Serve – Dor e Funcionários Públicos


1. Uma velha senhora, bela negra e devotada crente evangélica da Assembléia de Deus, servidora pública de um município do interior de Rondônia apareceu na casa de sua diretora, fora do horário de expediente, para negociar uma lotação em sua escola como “hora-extra”. Isto é, ela estava querendo ganhar mais um pouco trabalhando num outro horário. O problema, é que esta referida servidora pública municipal se encontra readaptada por motivo de saúde e por ordens médicas, isto é, como faxineira da escolinha, ela não pode trabalhar todo o seu horário e nem mais em qualquer serviço pesado devido a idade e a doença. Mesmo assim, procurou a diretora querendo ser lotada dizendo que omitiria o laudo médico do órgão responsável pela sua contratação como hora-extra. Ela precisava ganhar mais dinheiro.

2. Esse não é o único caso no universo dos servidores públicos. A lógica de tirar vantagens de qualquer situação não é oriunda dela, mas da sociedade onde ela vive. A sua vida dentro dela lhes ensinou a agir assim quando a necessidade a obrigasse. Sua saúde não permite, mas o desejo de ganhar mais manda mais que seu bem-estar físico. Sua ética religiosa convive muito bem com tal comportamento. Bem que Sartre tem razão quando diz que a “existência procede a essência”. Assim sendo, a nobre servidora não hesita, não pensa duas vezes e passa por cima de qualquer ética ou regra para saciar insana fome monetária. Porque, mesmo com a saúde comprometida vai trabalhar, vai servir ao público.
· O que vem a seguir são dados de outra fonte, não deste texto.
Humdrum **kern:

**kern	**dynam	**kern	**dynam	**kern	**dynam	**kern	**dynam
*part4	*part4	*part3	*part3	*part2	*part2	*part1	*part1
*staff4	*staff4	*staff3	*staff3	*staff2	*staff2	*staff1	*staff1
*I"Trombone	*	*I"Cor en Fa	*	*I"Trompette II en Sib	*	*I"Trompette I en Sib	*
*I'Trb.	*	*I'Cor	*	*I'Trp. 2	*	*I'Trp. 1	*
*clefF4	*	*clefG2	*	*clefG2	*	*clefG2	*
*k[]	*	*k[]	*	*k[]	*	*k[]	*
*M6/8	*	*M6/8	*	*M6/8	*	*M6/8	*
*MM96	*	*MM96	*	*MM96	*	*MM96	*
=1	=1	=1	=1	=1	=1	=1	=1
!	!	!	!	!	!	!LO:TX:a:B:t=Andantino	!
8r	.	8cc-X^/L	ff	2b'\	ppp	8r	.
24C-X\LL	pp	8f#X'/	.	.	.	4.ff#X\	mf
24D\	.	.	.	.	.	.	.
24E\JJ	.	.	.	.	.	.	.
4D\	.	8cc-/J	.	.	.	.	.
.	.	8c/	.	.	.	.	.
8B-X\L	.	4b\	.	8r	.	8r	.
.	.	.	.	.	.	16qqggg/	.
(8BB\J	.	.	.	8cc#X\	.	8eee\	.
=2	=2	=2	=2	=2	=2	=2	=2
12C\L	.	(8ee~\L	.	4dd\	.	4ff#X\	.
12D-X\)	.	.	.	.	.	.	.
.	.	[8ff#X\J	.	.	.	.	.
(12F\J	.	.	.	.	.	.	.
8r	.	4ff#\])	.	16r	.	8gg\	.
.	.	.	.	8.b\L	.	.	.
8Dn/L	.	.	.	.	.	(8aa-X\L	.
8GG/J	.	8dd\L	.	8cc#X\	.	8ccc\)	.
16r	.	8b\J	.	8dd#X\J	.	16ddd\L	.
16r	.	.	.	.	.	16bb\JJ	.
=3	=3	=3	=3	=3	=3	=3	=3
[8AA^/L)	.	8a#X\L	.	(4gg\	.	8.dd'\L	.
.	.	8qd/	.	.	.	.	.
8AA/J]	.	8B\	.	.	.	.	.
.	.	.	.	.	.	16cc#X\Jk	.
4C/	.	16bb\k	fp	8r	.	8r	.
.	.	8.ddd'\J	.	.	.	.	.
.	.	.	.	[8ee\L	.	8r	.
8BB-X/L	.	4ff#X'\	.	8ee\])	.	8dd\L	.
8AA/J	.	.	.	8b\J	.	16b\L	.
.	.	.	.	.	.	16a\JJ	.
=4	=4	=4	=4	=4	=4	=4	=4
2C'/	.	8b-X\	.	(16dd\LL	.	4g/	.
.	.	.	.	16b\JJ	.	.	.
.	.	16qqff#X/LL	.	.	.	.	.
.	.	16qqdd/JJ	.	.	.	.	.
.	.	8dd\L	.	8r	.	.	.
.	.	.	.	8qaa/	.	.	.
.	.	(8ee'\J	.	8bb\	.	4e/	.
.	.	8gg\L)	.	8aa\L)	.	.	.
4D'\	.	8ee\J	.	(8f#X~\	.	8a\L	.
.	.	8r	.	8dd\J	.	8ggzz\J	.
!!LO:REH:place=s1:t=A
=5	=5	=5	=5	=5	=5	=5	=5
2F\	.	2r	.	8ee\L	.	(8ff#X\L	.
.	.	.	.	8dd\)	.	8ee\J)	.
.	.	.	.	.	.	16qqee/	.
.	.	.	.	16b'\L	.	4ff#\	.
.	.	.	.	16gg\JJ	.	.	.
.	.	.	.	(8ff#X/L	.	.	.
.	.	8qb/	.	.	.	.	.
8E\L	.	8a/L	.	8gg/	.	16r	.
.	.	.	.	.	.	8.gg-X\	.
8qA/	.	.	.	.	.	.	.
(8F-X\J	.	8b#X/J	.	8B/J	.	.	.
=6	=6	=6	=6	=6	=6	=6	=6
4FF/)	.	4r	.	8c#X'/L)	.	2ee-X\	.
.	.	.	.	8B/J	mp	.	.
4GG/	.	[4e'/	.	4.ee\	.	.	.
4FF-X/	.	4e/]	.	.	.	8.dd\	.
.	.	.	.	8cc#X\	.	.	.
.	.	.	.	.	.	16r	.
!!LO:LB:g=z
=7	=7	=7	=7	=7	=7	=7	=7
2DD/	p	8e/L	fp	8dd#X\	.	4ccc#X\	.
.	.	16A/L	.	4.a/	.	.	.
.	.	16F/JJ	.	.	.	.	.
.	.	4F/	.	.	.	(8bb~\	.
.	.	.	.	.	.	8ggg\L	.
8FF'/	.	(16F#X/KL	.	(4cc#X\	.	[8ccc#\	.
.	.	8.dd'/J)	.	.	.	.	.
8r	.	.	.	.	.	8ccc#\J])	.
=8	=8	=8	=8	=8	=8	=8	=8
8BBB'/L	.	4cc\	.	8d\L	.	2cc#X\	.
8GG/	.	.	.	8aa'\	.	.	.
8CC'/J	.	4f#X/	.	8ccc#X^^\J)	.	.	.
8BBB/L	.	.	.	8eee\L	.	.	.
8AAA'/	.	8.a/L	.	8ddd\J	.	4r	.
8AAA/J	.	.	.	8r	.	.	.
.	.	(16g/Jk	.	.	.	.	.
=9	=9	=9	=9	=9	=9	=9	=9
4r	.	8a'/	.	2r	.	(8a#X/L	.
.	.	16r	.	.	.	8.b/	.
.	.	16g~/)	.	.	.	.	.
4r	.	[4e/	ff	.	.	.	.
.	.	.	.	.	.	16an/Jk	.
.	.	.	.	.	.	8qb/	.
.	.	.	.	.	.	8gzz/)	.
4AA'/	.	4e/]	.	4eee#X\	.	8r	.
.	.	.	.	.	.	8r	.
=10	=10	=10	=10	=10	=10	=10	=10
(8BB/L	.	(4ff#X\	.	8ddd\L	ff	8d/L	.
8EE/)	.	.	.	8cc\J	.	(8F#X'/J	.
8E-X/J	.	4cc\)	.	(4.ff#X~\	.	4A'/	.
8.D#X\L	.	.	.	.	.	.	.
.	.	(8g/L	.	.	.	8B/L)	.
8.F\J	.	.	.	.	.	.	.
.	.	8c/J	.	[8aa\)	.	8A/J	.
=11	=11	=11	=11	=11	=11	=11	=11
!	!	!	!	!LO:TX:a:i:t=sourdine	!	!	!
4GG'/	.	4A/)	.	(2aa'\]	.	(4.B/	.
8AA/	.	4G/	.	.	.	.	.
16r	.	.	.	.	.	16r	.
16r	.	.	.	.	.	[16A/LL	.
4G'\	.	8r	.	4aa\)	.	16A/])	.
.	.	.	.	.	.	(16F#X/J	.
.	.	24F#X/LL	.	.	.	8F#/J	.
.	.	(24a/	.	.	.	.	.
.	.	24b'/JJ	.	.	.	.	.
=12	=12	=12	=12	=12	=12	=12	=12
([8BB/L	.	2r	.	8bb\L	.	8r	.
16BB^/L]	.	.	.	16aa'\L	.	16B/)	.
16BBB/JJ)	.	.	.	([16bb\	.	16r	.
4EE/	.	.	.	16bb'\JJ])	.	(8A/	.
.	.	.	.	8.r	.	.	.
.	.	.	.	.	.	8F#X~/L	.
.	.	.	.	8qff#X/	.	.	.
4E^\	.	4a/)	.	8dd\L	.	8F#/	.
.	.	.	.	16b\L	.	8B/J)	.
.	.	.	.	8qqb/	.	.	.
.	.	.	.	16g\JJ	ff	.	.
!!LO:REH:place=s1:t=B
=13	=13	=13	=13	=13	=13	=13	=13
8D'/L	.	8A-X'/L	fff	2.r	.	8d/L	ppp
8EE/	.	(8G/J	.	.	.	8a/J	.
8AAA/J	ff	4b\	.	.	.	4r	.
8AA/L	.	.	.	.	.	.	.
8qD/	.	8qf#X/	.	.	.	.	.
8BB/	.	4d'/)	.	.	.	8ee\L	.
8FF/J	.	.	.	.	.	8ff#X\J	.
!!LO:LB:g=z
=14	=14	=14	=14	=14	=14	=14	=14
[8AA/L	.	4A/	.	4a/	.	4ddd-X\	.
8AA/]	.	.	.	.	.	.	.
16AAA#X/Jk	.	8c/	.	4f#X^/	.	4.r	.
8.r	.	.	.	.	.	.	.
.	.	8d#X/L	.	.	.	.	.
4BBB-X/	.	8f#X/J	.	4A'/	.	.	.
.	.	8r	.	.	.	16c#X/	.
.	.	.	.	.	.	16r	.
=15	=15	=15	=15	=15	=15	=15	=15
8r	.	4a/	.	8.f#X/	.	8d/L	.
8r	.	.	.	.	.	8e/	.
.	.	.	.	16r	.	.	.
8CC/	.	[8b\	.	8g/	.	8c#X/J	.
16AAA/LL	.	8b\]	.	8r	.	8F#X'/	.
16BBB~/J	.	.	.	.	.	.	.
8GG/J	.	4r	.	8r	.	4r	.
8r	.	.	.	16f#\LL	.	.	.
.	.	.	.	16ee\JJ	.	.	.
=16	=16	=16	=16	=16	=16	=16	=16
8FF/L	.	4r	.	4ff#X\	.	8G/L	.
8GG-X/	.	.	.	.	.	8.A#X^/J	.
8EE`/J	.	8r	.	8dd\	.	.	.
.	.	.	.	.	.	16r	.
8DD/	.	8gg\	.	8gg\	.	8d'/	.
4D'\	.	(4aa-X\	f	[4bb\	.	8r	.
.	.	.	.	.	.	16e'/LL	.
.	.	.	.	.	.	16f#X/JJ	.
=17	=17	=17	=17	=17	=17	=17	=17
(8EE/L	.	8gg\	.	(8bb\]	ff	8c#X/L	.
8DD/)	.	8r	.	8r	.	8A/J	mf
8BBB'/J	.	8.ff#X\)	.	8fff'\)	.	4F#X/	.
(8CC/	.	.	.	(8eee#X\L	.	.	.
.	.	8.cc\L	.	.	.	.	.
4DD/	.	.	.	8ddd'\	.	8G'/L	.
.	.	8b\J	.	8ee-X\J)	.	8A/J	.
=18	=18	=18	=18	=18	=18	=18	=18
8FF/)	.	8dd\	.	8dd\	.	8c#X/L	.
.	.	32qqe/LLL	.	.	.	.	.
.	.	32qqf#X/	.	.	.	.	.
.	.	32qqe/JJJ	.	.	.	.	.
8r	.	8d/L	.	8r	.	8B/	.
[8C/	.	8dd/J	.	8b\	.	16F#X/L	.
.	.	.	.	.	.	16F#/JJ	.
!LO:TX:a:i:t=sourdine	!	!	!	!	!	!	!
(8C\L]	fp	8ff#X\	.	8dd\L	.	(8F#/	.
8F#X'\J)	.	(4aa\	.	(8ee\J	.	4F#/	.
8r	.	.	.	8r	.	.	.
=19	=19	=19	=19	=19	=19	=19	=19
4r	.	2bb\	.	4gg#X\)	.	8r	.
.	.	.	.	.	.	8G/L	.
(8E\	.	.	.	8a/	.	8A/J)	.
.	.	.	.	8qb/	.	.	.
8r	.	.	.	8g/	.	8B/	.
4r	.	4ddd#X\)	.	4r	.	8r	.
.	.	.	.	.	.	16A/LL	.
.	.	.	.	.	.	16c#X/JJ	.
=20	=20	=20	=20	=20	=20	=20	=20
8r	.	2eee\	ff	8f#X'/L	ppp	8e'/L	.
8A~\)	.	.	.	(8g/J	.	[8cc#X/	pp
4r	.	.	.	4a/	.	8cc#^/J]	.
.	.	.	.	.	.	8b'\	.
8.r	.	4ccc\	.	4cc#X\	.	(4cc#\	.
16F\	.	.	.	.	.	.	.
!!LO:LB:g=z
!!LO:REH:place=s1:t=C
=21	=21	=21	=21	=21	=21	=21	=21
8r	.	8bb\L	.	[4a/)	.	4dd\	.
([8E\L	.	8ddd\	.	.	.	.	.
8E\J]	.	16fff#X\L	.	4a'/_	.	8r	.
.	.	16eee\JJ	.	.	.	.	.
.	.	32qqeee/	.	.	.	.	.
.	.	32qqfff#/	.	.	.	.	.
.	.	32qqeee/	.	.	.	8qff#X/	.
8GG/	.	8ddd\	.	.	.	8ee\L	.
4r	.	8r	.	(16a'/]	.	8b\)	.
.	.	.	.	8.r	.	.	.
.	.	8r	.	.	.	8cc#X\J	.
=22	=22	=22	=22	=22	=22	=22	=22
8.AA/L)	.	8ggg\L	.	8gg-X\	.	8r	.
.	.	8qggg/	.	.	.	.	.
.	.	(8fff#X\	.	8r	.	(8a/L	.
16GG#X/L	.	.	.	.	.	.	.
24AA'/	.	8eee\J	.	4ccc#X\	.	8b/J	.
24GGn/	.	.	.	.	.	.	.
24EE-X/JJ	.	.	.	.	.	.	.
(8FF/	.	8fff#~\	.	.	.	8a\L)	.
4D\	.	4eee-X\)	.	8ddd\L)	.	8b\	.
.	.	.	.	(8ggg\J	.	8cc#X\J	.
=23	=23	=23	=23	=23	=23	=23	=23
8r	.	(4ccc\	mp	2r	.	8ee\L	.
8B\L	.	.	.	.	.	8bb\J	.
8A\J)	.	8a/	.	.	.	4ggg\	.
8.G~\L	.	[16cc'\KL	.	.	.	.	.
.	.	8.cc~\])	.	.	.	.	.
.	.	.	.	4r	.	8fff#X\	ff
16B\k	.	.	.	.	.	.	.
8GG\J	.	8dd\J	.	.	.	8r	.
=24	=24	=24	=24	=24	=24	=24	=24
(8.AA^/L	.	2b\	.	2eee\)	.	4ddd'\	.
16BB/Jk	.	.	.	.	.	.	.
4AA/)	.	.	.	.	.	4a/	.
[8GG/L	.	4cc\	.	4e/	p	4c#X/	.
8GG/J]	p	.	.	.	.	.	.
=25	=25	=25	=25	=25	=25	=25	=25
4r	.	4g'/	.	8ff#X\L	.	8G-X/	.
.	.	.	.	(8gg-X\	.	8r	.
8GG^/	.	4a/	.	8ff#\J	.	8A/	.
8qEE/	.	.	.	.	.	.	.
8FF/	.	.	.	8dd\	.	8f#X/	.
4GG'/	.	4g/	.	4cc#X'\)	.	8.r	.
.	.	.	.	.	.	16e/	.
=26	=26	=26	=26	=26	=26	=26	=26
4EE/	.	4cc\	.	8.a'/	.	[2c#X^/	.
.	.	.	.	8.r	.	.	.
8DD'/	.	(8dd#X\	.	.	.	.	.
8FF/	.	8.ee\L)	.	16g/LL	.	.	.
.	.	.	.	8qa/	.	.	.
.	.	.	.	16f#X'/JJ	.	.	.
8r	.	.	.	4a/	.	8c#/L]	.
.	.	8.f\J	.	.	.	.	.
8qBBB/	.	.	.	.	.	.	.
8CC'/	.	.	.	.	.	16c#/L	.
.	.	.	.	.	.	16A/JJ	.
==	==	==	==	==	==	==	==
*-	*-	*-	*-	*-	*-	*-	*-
3. Pergunta-se então: esta senhora é uma funcionária ou uma servidora pública? Para mim, ela e outros que age assim, por essa lógica não passam de “serve-dores” ao público. Por que isso- “dores”- é o que ela somente tem a lhes oferecer em troca de alguns míseros trocados a mais em seu salário no final do mês. Dor de cabeça, dores do cansaço, dor de tanto faltar ao trabalho, dor de não trabalhar de fato, dor de trabalhar o insuficiente e de não satisfazer ou dar conta do serviço. Dor pelas ambigüidades que sente em sua alma evangélica, pelo conflito certo, entre sua ética protestante e o cinismo do sistema que essa ética ajuda a sustentar. Dor de cabeça para outros que nem ela pela concorrência “desleal” e dor, um dor insuportável, horripilante, principalmente, para quem dela mais precisa: o cidadão comum que não tem mais a quem recorrer. Talvez, tão comum quanto ela fora do seu expediente de “trabalho”.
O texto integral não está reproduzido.